This is an automated email from the ASF dual-hosted git repository.
apitrou pushed a commit to branch master
in repository https://gitbox.apache.org/repos/asf/arrow.git
The following commit(s) were added to refs/heads/master by this push:
new f0688d01c4 ARROW-17289: [C++] Add type category membership checks
(#13783)
f0688d01c4 is described below
commit f0688d01c465417e6f3515f9344154ad6f47ba22
Author: rtpsw <[email protected]>
AuthorDate: Wed Aug 17 19:37:25 2022 +0300
ARROW-17289: [C++] Add type category membership checks (#13783)
See https://issues.apache.org/jira/browse/ARROW-17289
Lead-authored-by: Yaron Gvili <[email protected]>
Co-authored-by: rtpsw <[email protected]>
Co-authored-by: Antoine Pitrou <[email protected]>
Signed-off-by: Antoine Pitrou <[email protected]>
---
cpp/src/arrow/type.h | 16 +-
cpp/src/arrow/type_test.cc | 43 +++++
cpp/src/arrow/type_traits.h | 424 +++++++++++++++++++++++++++++++++++++++-----
3 files changed, 438 insertions(+), 45 deletions(-)

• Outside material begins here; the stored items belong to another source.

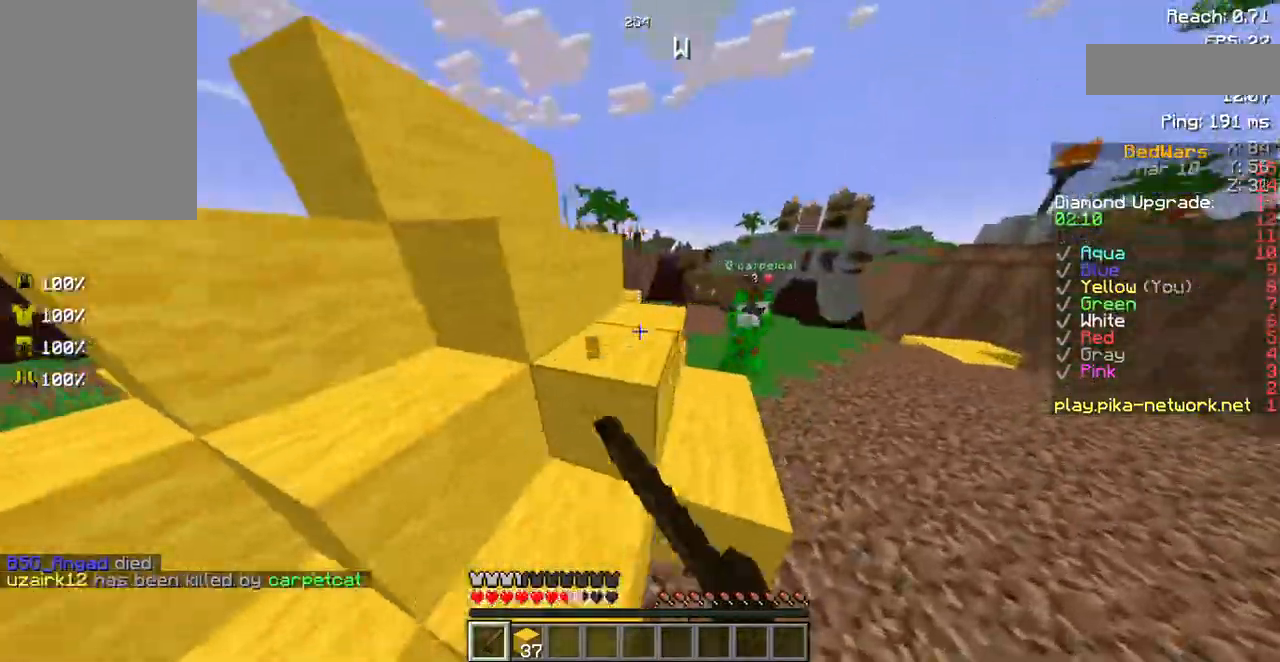
{"keys": ["d", "w"], "mouse": [], "events": [[67, "mouse_left", "up"], [202, "mouse_left", "down"], [303, "mouse_left", "up"], [370, "mouse_left", "down"], [370, "space", "up"], [504, "mouse_left", "up"]]}
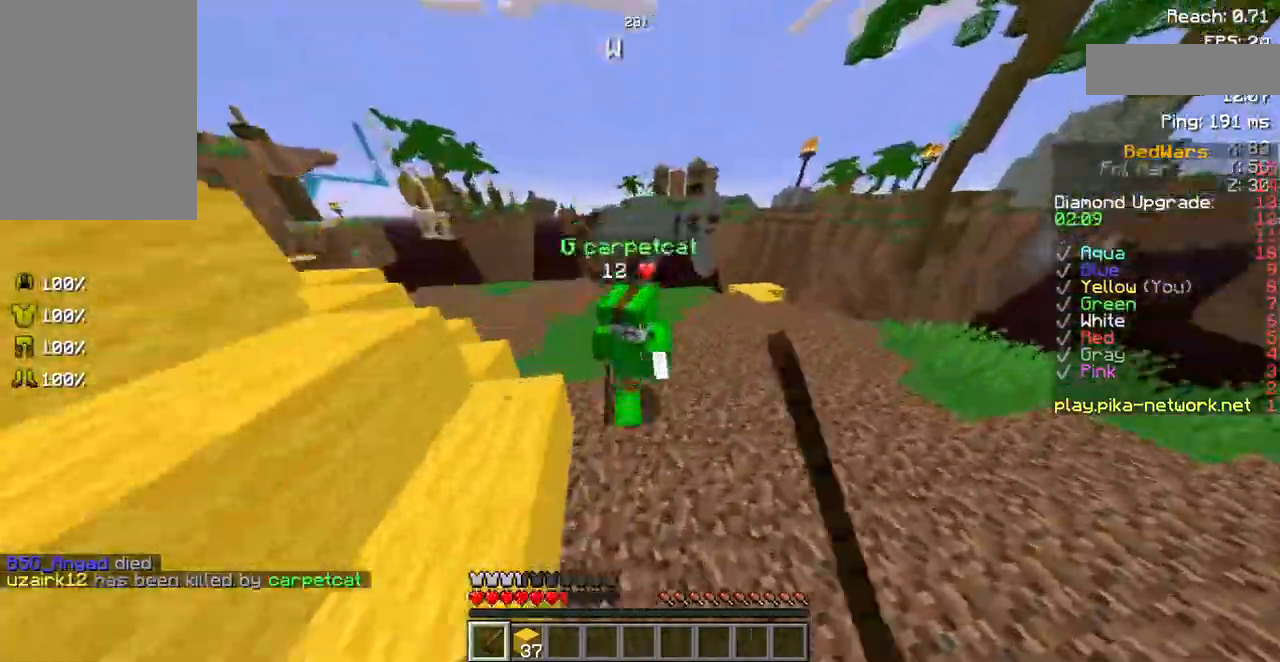
{"keys": ["w"], "mouse": [], "events": [[34, "mouse_left", "down"], [134, "mouse_left", "up"], [168, "d", "up"], [168, "mouse_left", "down"], [302, "mouse_left", "up"], [403, "mouse_left", "down"], [437, "mouse_left", "up"]]}
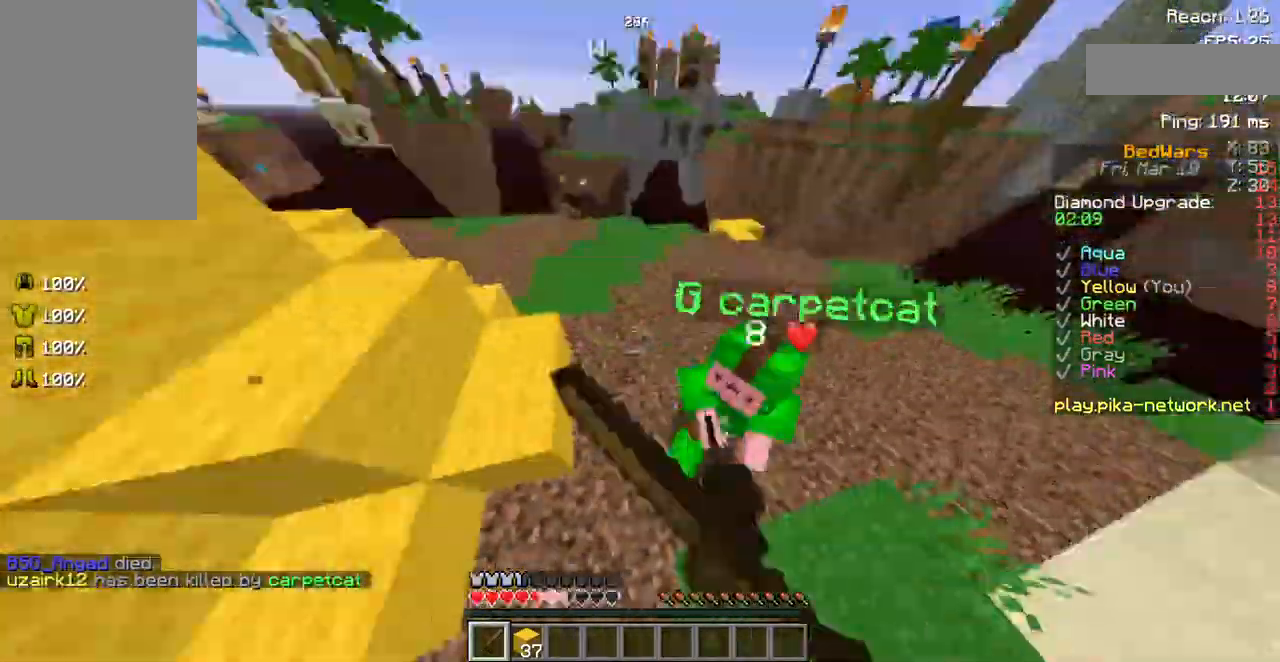
{"keys": ["w"], "mouse": [], "events": [[33, "mouse_left", "down"], [168, "mouse_left", "up"], [268, "mouse_left", "down"], [336, "mouse_left", "up"], [369, "mouse_left", "down"], [504, "mouse_left", "up"]]}
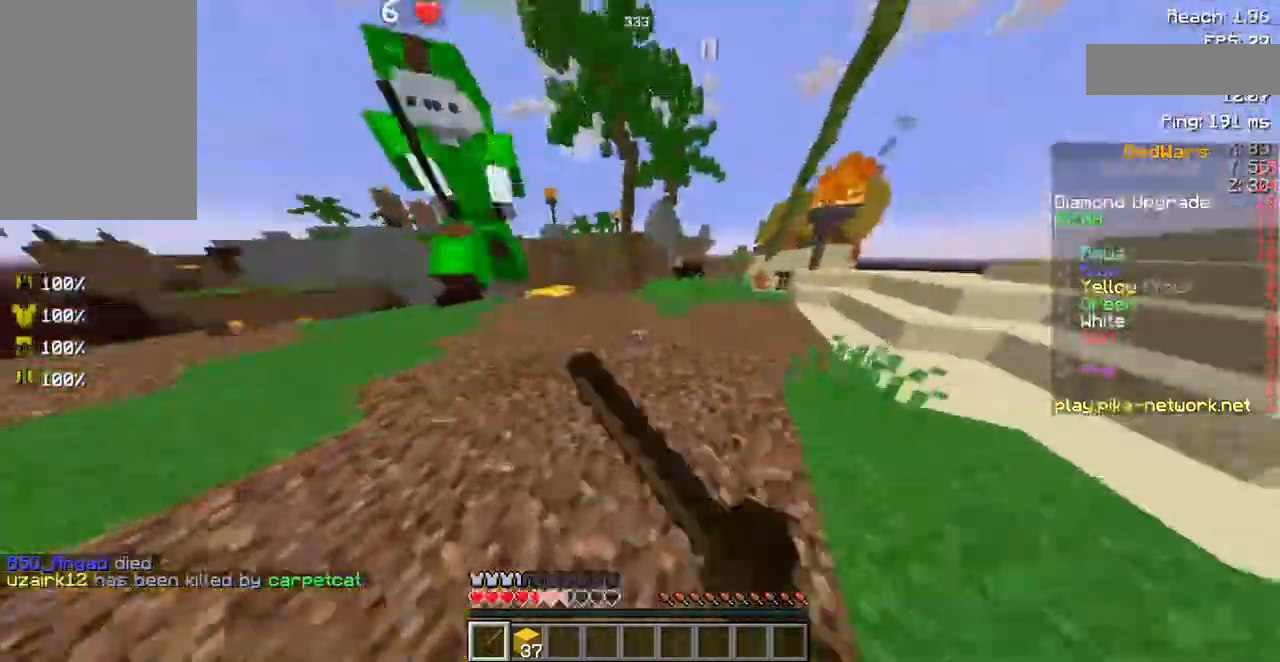
{"keys": ["w"], "mouse": [], "events": [[100, "mouse_left", "down"], [167, "mouse_left", "up"], [235, "mouse_left", "down"], [302, "mouse_left", "up"], [403, "mouse_left", "down"], [470, "mouse_left", "up"]]}
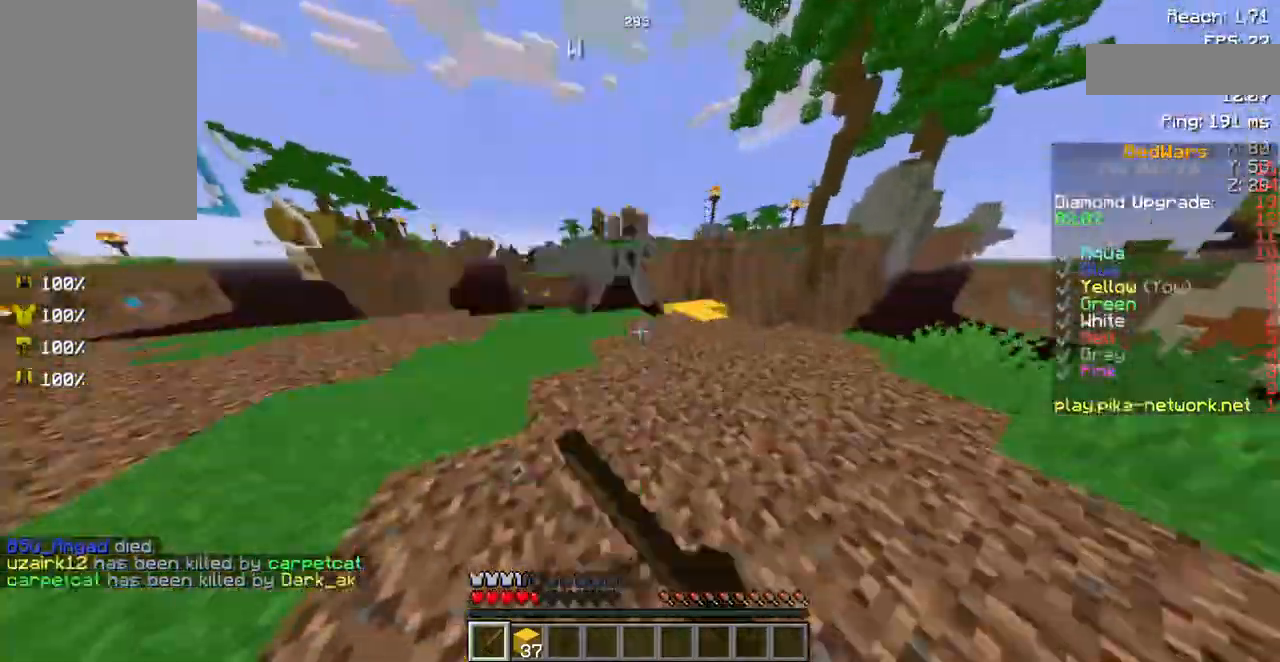
{"keys": ["d", "w"], "mouse": [], "events": [[34, "mouse_left", "down"], [135, "mouse_left", "up"], [202, "mouse_left", "down"], [303, "mouse_left", "up"], [370, "mouse_left", "down"], [437, "mouse_left", "up"], [470, "d", "down"]]}
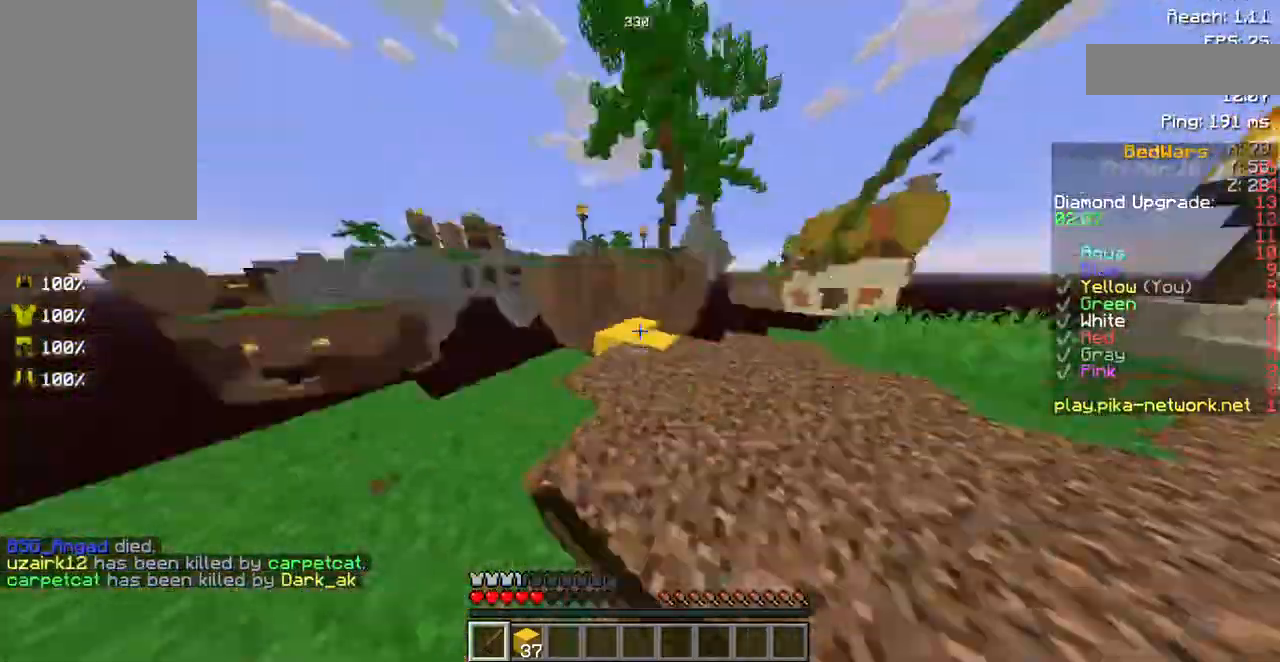
{"keys": ["d", "space", "w"], "mouse": [], "events": [[403, "space", "down"]]}
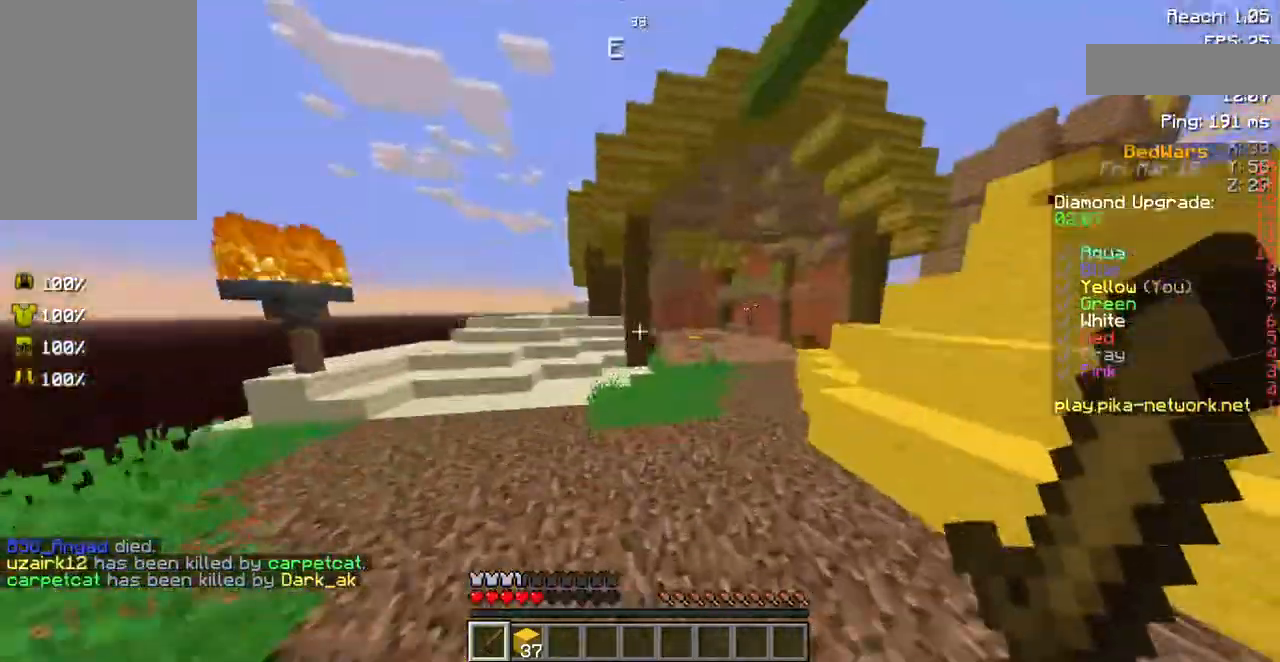
{"keys": ["space", "w"], "mouse": [], "events": [[269, "d", "up"]]}
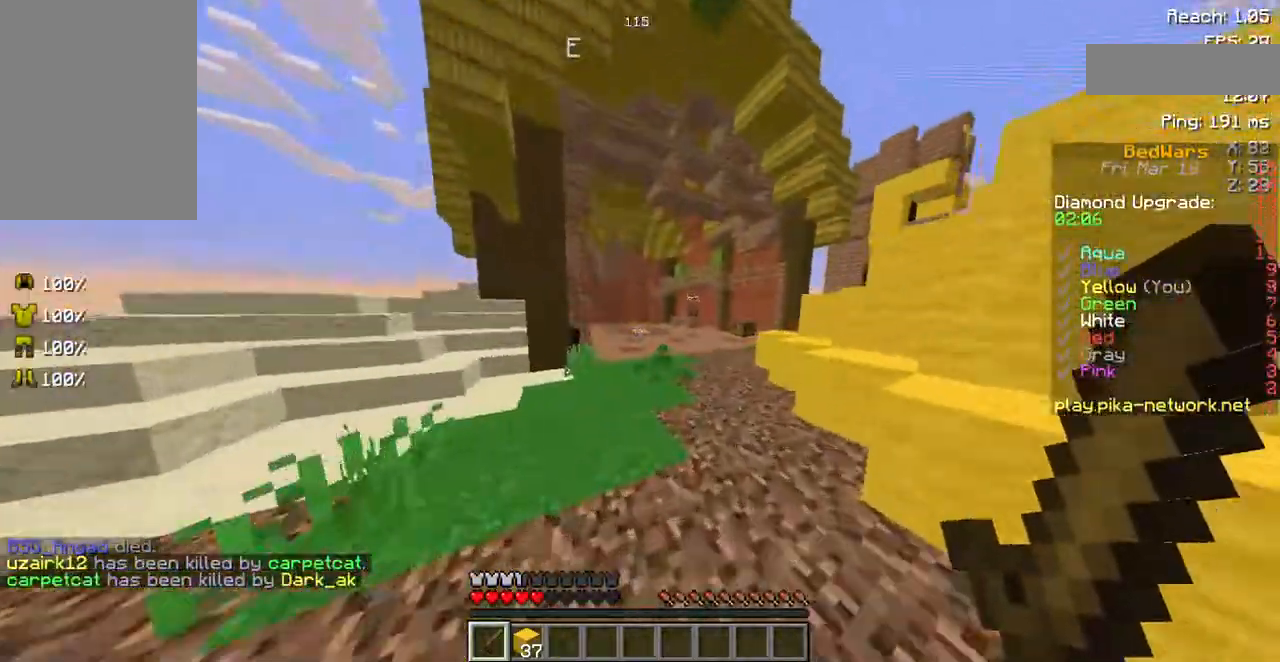
{"keys": ["space", "w"], "mouse": [], "events": []}
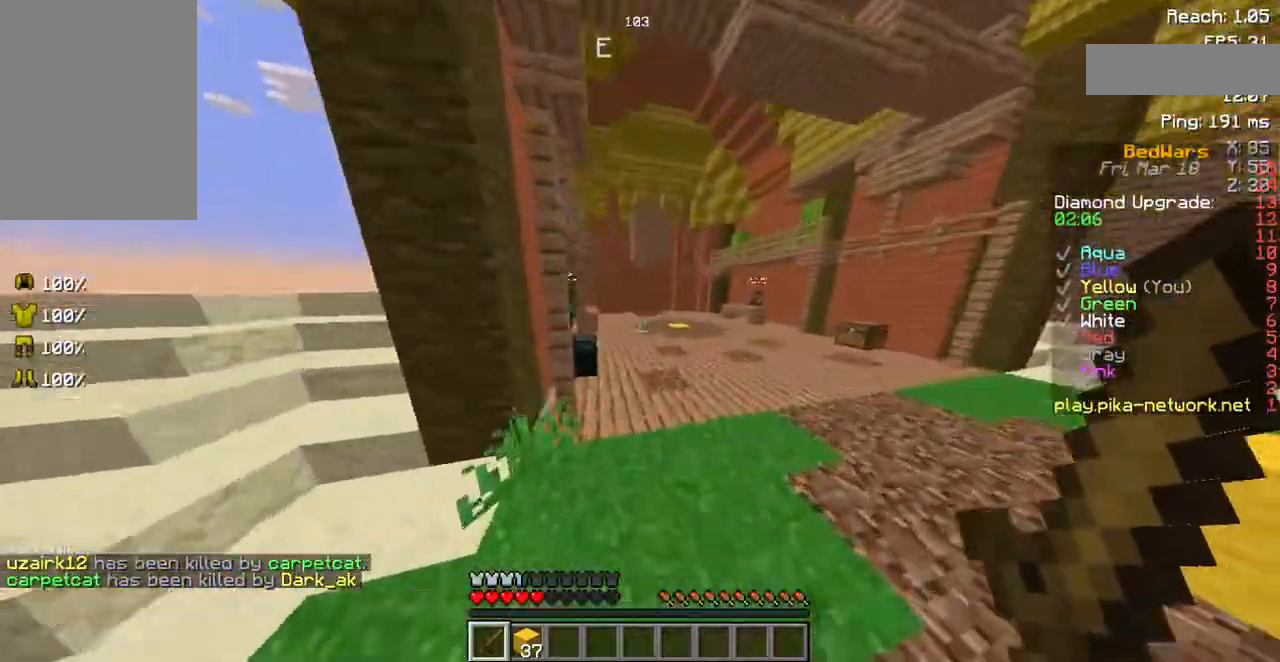
{"keys": ["space", "w"], "mouse": [], "events": []}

diff --git a/cpp/src/arrow/type.h b/cpp/src/arrow/type.h
index f3ac2d62d8..50c02b1a6d 100644
--- a/cpp/src/arrow/type.h
+++ b/cpp/src/arrow/type.h
@@ -2123,31 +2123,37 @@ std::string ToString(TimeUnit::type unit);
// Helpers to get instances of data types based on general categories
+/// \brief Signed integer types
ARROW_EXPORT
const std::vector<std::shared_ptr<DataType>>& SignedIntTypes();
+/// \brief Unsigned integer types
ARROW_EXPORT
const std::vector<std::shared_ptr<DataType>>& UnsignedIntTypes();
+/// \brief Signed and unsigned integer types
ARROW_EXPORT
const std::vector<std::shared_ptr<DataType>>& IntTypes();
+/// \brief Floating point types
ARROW_EXPORT
const std::vector<std::shared_ptr<DataType>>& FloatingPointTypes();
-// Number types without boolean
+/// \brief Number types without boolean - integer and floating point types
ARROW_EXPORT
const std::vector<std::shared_ptr<DataType>>& NumericTypes();
-// Binary and string-like types (except fixed-size binary)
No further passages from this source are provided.